(Items listed in a dataset)
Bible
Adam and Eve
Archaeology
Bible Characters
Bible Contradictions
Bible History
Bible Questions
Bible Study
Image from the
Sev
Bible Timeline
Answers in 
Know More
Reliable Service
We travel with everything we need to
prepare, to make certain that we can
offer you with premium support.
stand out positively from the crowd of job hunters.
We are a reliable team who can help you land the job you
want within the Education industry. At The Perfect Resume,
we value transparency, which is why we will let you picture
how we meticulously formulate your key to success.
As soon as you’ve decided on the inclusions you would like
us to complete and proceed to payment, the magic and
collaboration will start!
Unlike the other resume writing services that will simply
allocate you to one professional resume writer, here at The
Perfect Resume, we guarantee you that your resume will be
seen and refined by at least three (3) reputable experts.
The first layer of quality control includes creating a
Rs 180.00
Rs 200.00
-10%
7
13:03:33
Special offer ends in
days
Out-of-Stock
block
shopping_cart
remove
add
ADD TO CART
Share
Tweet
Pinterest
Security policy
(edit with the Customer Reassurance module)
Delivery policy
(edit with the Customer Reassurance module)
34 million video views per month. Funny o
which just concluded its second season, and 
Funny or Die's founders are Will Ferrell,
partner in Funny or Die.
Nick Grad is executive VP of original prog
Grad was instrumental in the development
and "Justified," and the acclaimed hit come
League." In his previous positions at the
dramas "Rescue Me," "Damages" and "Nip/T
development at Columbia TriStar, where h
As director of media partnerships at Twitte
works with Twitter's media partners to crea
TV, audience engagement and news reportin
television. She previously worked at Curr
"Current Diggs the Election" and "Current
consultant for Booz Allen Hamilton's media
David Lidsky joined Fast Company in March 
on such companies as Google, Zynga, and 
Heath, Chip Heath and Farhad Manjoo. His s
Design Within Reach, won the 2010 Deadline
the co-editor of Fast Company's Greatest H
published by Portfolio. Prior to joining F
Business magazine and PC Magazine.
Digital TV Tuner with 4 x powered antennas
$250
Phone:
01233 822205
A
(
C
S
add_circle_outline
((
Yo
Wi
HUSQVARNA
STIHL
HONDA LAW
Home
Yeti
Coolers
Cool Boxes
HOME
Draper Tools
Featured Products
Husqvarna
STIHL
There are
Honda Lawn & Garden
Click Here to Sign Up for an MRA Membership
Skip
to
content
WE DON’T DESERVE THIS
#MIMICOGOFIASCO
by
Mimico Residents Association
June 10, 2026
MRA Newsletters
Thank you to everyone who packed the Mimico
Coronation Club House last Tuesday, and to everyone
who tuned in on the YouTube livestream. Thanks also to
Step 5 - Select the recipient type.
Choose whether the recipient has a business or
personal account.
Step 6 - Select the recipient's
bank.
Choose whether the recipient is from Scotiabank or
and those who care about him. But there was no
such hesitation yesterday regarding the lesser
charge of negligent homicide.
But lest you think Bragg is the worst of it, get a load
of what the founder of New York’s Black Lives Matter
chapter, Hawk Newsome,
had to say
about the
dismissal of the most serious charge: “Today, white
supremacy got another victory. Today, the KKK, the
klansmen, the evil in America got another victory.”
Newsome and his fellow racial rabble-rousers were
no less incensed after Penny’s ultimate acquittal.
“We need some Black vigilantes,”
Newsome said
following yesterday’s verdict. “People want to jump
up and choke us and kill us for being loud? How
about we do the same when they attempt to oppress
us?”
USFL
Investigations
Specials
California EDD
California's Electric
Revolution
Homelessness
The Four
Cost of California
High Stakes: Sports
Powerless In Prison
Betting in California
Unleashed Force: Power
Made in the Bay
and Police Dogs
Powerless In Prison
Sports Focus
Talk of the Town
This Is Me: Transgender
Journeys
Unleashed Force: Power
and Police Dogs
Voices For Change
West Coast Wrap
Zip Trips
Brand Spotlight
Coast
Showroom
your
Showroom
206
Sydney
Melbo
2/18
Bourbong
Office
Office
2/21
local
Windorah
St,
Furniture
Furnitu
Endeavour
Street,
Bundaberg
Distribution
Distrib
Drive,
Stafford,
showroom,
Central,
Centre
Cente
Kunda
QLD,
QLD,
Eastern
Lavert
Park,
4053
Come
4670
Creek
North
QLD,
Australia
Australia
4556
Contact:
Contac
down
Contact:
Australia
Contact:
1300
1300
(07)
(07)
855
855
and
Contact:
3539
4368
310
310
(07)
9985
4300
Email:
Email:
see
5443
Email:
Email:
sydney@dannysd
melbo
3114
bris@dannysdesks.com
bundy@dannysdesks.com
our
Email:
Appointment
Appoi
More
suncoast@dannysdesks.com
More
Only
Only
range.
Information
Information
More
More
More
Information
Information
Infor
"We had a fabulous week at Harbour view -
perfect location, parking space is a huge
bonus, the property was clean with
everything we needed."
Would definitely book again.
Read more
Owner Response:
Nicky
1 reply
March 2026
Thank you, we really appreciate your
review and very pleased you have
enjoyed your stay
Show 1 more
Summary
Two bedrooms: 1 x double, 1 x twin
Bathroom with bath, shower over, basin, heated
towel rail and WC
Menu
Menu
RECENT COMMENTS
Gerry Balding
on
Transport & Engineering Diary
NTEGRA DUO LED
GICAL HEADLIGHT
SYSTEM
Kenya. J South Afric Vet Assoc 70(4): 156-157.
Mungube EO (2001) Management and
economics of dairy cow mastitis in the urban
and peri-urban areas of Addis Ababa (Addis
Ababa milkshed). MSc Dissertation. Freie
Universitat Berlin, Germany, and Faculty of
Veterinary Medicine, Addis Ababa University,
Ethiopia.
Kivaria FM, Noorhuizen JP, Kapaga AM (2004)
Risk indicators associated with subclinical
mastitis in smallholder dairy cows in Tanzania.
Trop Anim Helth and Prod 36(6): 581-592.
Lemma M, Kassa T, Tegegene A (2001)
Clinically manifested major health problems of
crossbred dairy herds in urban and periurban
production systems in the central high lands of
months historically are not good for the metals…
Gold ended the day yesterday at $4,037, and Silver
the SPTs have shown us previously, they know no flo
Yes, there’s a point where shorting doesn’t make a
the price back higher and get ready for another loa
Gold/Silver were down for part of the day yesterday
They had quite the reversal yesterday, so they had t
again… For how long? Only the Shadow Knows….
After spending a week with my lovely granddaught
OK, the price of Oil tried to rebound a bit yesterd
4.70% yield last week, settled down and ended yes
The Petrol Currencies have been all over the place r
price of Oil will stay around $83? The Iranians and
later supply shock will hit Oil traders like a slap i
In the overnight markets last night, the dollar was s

■ **Job item**: The answer should be a number alone: the count of lines in the records that hold the word "another".

■ **Written solution**: 3